> **Work request**
Your answer should be the exact lines of the data below from the one containing "# dagda - Social Network" through the one containing "want to publish."; please include nothing else.

> **Data section**
::::
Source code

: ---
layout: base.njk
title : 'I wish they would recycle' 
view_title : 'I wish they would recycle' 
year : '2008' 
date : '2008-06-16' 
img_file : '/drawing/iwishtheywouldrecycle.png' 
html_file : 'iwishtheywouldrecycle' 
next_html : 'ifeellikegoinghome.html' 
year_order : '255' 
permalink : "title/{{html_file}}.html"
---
::::
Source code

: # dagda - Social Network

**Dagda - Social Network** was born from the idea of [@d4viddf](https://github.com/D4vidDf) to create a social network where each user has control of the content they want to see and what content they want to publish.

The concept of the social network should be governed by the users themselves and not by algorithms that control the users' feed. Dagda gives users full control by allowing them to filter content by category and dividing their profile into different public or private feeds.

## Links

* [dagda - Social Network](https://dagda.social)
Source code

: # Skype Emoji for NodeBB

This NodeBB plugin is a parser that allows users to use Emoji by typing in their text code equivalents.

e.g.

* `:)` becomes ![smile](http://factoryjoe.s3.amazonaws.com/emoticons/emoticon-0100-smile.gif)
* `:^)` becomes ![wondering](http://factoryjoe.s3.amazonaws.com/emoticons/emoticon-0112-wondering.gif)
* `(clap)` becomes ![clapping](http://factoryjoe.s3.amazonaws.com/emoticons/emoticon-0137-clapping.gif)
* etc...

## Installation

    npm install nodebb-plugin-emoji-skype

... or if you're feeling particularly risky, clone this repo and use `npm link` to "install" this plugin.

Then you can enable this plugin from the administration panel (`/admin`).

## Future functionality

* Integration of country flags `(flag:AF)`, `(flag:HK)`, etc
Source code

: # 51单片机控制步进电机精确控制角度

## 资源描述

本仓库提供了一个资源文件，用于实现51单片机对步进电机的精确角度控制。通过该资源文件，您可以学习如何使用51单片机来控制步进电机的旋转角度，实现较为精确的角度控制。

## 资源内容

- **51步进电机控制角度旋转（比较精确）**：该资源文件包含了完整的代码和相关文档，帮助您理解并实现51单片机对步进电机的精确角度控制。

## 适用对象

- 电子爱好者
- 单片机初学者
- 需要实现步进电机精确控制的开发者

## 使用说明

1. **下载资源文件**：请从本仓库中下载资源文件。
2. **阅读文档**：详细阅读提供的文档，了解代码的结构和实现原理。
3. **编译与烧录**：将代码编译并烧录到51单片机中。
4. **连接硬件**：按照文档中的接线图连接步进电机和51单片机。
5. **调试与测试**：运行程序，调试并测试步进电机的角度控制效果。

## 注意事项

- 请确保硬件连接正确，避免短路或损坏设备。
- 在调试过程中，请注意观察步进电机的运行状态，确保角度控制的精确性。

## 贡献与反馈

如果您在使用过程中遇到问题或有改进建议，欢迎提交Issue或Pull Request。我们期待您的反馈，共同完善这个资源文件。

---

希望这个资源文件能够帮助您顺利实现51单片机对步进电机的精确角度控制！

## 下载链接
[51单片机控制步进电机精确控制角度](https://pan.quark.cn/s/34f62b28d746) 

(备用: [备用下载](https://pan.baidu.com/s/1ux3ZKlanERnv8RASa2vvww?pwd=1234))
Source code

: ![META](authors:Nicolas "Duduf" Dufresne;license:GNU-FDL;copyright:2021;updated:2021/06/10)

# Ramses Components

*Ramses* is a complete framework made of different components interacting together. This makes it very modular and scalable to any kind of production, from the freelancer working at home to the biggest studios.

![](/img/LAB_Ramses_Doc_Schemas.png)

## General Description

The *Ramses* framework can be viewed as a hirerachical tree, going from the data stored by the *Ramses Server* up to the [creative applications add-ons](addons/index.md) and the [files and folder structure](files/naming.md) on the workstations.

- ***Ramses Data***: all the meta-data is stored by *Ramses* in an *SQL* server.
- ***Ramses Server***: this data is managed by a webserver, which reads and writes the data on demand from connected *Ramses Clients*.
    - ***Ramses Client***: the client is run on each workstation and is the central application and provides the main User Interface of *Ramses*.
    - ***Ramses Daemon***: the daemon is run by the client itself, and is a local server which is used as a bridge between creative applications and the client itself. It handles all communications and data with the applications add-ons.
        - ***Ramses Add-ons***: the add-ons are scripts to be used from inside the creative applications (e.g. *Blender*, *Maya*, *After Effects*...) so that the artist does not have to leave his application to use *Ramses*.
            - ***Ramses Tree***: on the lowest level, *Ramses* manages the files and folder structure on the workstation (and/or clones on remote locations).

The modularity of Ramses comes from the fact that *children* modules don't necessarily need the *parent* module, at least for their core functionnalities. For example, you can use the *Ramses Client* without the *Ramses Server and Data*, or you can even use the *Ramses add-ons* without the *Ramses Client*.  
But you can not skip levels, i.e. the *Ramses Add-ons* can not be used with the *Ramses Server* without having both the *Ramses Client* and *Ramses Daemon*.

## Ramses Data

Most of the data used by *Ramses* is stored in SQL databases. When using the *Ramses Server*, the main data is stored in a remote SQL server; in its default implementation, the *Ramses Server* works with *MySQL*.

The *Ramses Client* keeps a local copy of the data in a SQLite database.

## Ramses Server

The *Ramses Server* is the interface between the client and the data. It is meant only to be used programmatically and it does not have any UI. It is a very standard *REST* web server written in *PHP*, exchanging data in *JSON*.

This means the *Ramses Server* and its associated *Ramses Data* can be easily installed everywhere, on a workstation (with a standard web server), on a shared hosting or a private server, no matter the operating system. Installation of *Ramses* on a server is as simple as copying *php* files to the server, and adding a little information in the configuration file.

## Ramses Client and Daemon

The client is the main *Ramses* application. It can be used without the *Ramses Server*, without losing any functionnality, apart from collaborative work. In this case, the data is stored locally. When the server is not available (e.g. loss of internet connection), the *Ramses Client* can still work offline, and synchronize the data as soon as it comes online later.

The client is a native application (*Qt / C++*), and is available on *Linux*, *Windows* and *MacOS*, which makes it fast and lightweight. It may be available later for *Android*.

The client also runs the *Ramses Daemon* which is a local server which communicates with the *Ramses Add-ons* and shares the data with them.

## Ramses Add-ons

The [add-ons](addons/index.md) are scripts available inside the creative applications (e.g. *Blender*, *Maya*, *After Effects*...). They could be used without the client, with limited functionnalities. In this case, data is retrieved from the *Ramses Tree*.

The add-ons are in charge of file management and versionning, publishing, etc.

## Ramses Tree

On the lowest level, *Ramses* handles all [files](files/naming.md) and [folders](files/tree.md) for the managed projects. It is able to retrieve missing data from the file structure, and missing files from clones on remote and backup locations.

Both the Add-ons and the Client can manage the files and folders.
::::
> **Reply**
: # dagda - Social Network

**Dagda - Social Network** was born from the idea of [@d4viddf](https://github.com/D4vidDf) to create a social network where each user has control of the content they want to see and what content they want to publish.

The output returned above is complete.